If absence makes the heart grow fonder, then Florida rockers Yellowcard and their fans must be bursting with love.

Yellowcard
Mayday Parade, Anberlin, This Wild Life, Emo Night Brooklyn

7 p.m., Wednesday, Aug. 2
Bill Graham Civic Auditorium
Tickets: $64.

Vocalist and guitarist Ryan Key is sitting in a Chicago airport waiting to hop on a flight to South Carolina, where the band will continue its tour the next night. He’s still trying to make sense of their resurgence.

“These shows we’re playing are quite literally the biggest shows we’ve ever played in our entire careers,” he says. “These venues are two, three, sometimes five times larger than the venues we would play even at the height of [2003 album] Ocean Avenue. … It’s so overwhelming, the size and scale of what we’re doing right now, that it’s honestly hard to verbalize.”



The newfound success does have its perks. Key says he has difficulty sleeping on the tour bus, so he now has a runner after each show who takes him to a hotel room.

“It’s a very different style of touring than we’ve ever been accustomed to,” he says.

In 2017, this reality didn’t seem possible. The band had announced a final tour and breakup. Key describes it as closing the book on the band and moving on separately.

“For several years we had watched our ticket sales steadily decline; we felt like the interest in the band was waning, and we didn’t want to drag it out to the point of a slow, sad death,” Key says. “We wanted to go out with a bang and do it our way.”

The spark for a reunion was a one-off gig at Chicago’s Riot Fest last year. Key says Live Nation asked the band about touring again and offered up a mix of amphitheaters and larger music halls.

“Where did it come from? How did this begin again? I don’t really know the point of origin,” Key says.



Given the resurgence of early 2000s music and the pop-punk and emo genres, Key acknowledges it’s easy to look from the outside with cynicism, but that Yellowcard’s decision to return was both organic and authentic—not a cash grab.

Yellowcard didn’t only reunite to tour, but recorded five songs for its Childhood Eyes EP. Now living in different cities, the members went to Austin for a writing session, where violinist Sean Mackin was living.

“He was working a non-musical job and was doing really well in a post-Yellowcard career,” Key says. “Sean would come home from work every night, and we’d just bust the guitars out and hang.”

The informal pace of writing and pre-production at an Airbnb lent itself to the style of the music Yellowcard envisioned. That meant getting back to the sound its fans loved, after a couple of albums Key says were more experimental and meant to push their abilities as songwriters. Back then they’d gotten burned out on pop-punk

“You don’t want to be 43-year-olds trying to sound like 23-year-olds,” Key says. “But when you’re all in a rental house sipping whiskeys together, playing guitar, it has the feeling of being 23 years old—like the whole world is ours to conquer.”



The band members were all 20-somethings in 2003 when they released the smash “Ocean Avenue.” The album of the same name would go on to live in pop-punk lore as one of the era’s defining albums. Moving from small-time to primetime was a big shift for Key, who adds that he wasn’t prepared for what was to come. Within two years, Yellowcard went from playing bars to the MTV Video Music Awards in Miami.
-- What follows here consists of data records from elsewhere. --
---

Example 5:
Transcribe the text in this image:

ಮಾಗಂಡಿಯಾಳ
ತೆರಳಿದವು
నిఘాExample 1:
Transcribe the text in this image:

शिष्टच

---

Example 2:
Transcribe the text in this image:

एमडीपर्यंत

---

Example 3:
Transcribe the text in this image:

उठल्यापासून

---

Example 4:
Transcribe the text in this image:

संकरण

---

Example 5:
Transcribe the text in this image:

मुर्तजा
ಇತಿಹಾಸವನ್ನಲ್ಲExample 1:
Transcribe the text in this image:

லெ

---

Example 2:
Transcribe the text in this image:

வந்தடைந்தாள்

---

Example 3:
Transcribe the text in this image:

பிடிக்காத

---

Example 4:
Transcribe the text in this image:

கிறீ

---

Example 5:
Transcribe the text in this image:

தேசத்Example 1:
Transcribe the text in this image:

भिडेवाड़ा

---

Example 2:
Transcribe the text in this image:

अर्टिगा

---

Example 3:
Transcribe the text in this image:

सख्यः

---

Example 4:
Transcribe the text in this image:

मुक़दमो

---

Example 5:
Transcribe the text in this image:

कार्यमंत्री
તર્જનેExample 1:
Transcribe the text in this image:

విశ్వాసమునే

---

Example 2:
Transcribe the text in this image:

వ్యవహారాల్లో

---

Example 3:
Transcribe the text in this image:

With that rise came the pitfalls of stardom. The band fell into the rock and roll lifestyle that has doom many others, Key says.
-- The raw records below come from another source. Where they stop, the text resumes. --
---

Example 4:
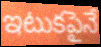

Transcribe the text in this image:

ఇటుకపైనే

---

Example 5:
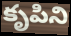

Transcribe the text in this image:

కృపిని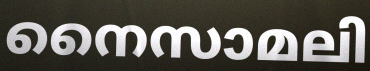
നൈസാമലി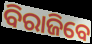
ବିରାଜିବେ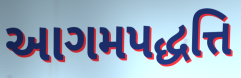
આગમપદ્ધત્તિ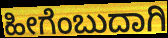
ಹೀಗೆಂಬುದಾಗಿ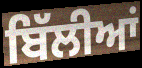
ਬਿੱਲੀਆਂ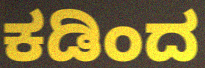
ಕಡಿಂದ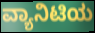
ವ್ಯಾನಿಟಿಯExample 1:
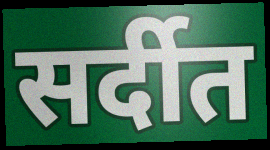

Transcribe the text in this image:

सर्दीत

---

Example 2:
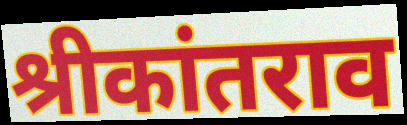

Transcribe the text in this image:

श्रीकांतराव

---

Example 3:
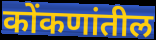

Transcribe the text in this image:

कोंकणांतील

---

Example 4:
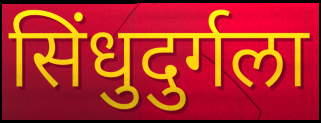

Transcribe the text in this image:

सिंधुदुर्गला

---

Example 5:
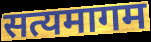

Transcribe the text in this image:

सत्यमागमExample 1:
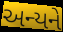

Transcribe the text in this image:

અન્યને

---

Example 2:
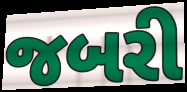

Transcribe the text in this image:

જબરી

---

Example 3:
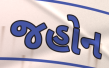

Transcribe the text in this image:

જહોન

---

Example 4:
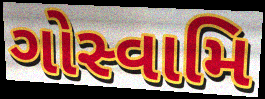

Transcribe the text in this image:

ગોસ્વામિ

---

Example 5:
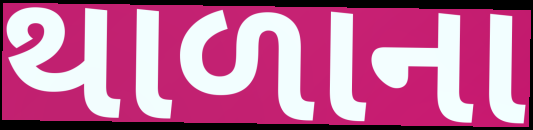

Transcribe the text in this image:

થાળાનાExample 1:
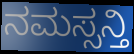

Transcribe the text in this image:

ನಮಸ್ಸನ್ತಿ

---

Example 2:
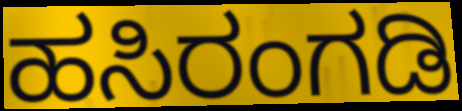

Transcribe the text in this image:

ಹಸಿರಂಗಡಿ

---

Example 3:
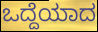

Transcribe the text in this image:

ಒದ್ದೆಯಾದ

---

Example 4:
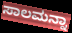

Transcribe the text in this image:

ಸಾಲಮನ್ನಾ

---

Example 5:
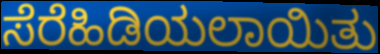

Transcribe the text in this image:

ಸೆರೆಹಿಡಿಯಲಾಯಿತು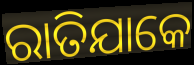
ରାତିଯାକେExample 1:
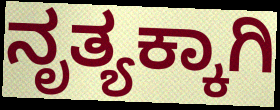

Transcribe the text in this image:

ನೃತ್ಯಕ್ಕಾಗಿ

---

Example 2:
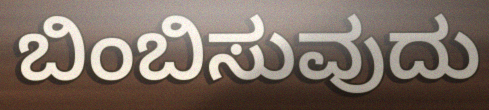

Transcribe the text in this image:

ಬಿಂಬಿಸುವುದು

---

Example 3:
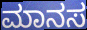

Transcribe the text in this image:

ಮಾನಸ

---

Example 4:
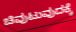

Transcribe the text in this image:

ಚಿವುಟುವುದಕ್ಕೆ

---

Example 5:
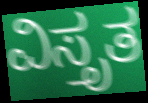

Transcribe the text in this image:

ವಿಸ್ತೃತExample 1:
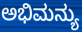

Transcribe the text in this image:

ಅಭಿಮನ್ಯು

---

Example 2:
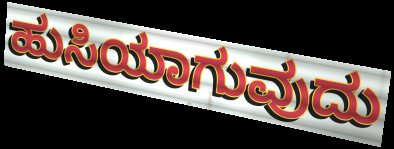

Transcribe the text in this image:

ಹುಸಿಯಾಗುವುದು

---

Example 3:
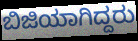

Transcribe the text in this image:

ಬಿಜಿಯಾಗಿದ್ದರು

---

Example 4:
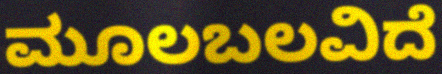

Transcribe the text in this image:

ಮೂಲಬಲವಿದೆ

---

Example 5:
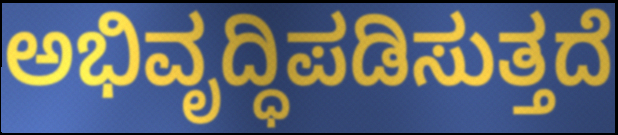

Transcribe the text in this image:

ಅಭಿವೃದ್ಧಿಪಡಿಸುತ್ತದೆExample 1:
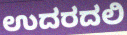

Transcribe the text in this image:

ಉದರದಲಿ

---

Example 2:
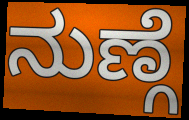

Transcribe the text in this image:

ನುಣ್ಗೆ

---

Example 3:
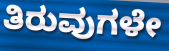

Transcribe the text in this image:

ತಿರುವುಗಳೇ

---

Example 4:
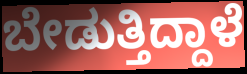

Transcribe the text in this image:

ಬೇಡುತ್ತಿದ್ದಾಳೆ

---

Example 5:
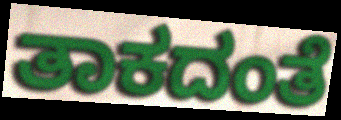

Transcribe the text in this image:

ತಾಕದಂತೆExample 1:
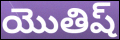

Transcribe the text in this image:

యొతిష్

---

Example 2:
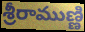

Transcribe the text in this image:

శ్రీరాముణ్ణి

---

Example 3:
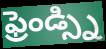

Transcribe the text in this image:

ఫ్రెండ్స్ని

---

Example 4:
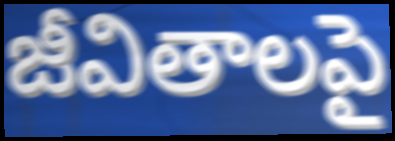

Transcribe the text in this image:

జీవితాలపై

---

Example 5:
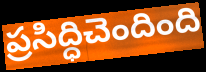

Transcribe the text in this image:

ప్రసిద్ధిచెందింది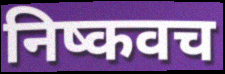
निष्कवच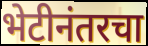
भेटीनंतरचा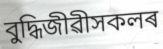
বুদ্ধিজীৱীসকলৰ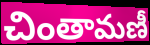
చింతామణీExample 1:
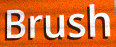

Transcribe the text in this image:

Brush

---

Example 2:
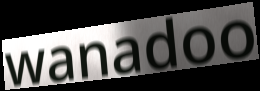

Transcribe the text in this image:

wanadoo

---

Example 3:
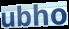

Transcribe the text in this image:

ubho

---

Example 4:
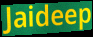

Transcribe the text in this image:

Jaideep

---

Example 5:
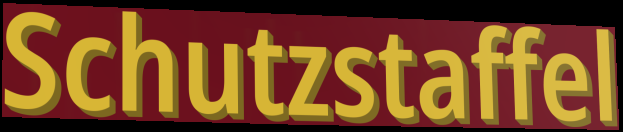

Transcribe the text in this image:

Schutzstaffel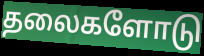
தலைகளோடுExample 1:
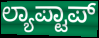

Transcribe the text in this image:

ಲ್ಯಾಪ್ಟಾಪ್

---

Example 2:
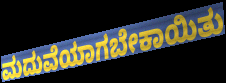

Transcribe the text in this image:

ಮದುವೆಯಾಗಬೇಕಾಯಿತು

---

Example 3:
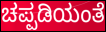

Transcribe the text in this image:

ಚಪ್ಪಡಿಯಂತೆ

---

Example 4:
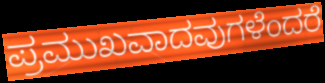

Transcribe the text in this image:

ಪ್ರಮುಖವಾದವುಗಳೆಂದರೆ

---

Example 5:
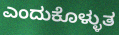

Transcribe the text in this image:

ಎಂದುಕೊಳ್ಳುತ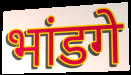
भांडगेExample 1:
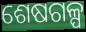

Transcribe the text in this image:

ଶେଷଗଳ୍ପ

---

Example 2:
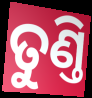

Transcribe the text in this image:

ତୁଣ୍ତି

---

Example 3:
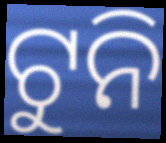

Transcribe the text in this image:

ଟୁନି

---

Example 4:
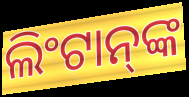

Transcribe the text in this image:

“I wasn’t taking very good care of myself. I was out all the time, maybe thinking I was a little more special than I should have thought I was,” Key says. “The ego gets a hold of you, and I was also struggling with a lot of insecurity about my role and my responsibility and my ability as a singer.”

The success starting to unravel. Two years later Key had to take a forced break to get vocal cord surgery, a product of pushing himself too hard. In the long run, however, he says slowing down made him a better performer and a better person.
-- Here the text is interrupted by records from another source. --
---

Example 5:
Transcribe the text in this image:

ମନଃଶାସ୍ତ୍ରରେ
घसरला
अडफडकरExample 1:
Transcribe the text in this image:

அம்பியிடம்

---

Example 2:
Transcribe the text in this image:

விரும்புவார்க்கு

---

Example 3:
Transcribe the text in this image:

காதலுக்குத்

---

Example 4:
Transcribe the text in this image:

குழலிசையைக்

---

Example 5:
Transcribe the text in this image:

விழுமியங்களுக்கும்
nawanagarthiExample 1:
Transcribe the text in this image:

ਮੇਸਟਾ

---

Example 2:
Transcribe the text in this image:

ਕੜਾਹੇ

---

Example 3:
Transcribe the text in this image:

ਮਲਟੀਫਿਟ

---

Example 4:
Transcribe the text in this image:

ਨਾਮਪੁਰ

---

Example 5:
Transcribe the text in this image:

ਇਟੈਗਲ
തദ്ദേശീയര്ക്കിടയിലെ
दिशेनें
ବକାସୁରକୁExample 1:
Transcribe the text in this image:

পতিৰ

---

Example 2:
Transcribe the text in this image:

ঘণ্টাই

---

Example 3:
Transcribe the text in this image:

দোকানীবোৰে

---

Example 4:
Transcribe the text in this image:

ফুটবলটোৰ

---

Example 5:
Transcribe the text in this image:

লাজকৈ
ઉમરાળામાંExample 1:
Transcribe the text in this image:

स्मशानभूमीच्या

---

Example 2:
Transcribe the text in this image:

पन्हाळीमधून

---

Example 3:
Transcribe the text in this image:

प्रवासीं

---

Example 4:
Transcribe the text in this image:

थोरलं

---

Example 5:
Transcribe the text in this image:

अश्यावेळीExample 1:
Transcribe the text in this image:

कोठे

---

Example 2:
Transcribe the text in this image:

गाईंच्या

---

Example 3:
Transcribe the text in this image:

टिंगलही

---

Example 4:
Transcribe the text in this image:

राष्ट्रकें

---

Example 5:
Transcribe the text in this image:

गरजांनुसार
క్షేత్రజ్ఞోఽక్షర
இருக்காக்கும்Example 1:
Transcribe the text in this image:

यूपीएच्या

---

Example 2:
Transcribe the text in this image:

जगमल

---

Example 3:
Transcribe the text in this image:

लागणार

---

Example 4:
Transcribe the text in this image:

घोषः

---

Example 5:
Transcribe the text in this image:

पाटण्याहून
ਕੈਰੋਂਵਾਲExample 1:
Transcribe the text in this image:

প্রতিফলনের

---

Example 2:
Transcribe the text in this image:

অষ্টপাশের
The current tour is meant to celebrate Ocean Avenue and other songs that meant so much to fans at the time. How’d he pick the set list?

“In the age of algorithms and metrics, you have an interesting window into which songs resonate the most with people,” he says. “You can literally go look at our top streamed songs on every platform.”



There’s not a lot of deeper cuts in the mix, but Key says there’s time for that down the road. Yellowcard is back and already trying to make time to record again.

At each show, Key asks for a show of hands of who’s seeing Yellowcard for the first time. He says he’s floored how many people raise their hands. As for the others, he’s amazed how the songs still resonate 20 years later.

“It’s all about, whether we knew it or not, how special the thing that we created ended up being,” he says.